Election-cycle amendments
The new proposal’s level of detail is where it differs from perhaps all past ones. Kimmel said the full text of the proposed changes will be posted soon at the General Synod website — and circulated in other ways — along with an explanatory document in a “frequently asked questions” style.
But the proposal’s key bylaw amendments include:
- Calling for biennial Synods “until the close of the 2023 General Synod term in 2025. Regular meetings shall be held triennially beginning in 2025. …”
- Changing the word “biennium” in numerous Synod-related references to “General Synod term.”
- Keeping two General Synods as the term of general minister and president and of each associate general minister. But the number of times such officers could be reelected would decrease from two to one.

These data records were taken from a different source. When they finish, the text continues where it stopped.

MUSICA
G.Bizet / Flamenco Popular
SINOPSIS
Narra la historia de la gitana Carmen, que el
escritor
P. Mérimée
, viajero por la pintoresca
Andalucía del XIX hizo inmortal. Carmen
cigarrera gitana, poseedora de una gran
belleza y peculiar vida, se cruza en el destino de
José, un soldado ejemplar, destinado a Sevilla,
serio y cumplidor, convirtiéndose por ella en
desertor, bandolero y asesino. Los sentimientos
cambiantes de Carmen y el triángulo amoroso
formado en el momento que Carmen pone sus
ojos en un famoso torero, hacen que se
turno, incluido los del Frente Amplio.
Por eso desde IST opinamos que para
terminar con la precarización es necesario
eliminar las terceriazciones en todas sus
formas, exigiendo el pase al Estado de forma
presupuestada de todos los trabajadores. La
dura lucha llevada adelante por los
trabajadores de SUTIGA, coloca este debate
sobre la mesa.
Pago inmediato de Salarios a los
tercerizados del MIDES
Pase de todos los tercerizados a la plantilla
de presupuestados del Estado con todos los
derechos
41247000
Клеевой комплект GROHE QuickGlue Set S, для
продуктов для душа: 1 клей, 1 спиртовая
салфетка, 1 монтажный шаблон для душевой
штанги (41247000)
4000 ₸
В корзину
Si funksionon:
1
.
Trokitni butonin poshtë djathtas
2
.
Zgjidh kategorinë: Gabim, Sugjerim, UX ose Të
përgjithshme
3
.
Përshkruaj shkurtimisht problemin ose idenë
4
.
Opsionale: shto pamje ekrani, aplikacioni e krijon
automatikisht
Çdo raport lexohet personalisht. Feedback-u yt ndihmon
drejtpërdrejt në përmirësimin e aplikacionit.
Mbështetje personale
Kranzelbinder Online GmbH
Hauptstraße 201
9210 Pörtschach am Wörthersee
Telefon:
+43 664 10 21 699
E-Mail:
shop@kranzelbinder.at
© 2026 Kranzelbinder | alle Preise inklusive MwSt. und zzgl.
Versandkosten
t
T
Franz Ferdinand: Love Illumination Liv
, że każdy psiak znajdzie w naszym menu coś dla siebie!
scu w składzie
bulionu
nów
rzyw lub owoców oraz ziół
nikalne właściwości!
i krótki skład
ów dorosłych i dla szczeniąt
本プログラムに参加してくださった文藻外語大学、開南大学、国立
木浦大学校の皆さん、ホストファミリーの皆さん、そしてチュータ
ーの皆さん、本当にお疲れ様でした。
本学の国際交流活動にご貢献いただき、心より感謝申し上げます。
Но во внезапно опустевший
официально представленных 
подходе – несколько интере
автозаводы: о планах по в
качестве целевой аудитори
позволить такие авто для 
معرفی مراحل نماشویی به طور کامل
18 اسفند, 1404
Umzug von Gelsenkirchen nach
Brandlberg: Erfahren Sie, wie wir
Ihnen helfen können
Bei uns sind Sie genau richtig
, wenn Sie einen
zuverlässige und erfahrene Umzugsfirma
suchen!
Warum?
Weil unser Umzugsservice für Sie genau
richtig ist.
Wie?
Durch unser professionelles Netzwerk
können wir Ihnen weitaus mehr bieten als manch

That means the current maximum tenure of any such officer — 12 years — would not change.
- Keeping three General Synods as the “term” of the UCC Board and the General Synod Nominating Committee — meaning members of those bodies would serve nine years.
- Leaving it to other delegate-sending bodies — such as Conferences, historically underrepresented groups, and councils — to best organize themselves to manage the change.
‘Work of art’
Dorhauer called those election-cycle details “the biggest stumbling blocks” in trying to fashion a triennial Synod. He commended how Kimmel and the Board’s Governance Committee addressed them.
“About a month before the Board meeting, I got a first look at the proposed new bylaws,” Dorhauer said. “It was, as I described it to the Board, a work of art – not a term usually applied to a set of very technical aspects of our bylaws. It was imaginative and creative and brilliant – and resolved what for many was the biggest stumbling block to gaining support for this move.”
“In the end, there seems to be universal agreement that the hurdles to a new pattern of General Synod meetings can be overcome,” Barr said. “We hope that the General Synod will prayerfully consider this proposal next summer. It reflects prayerful and painstaking work, and we truly believe it’s in service to our mission to gather as the Body of Christ.”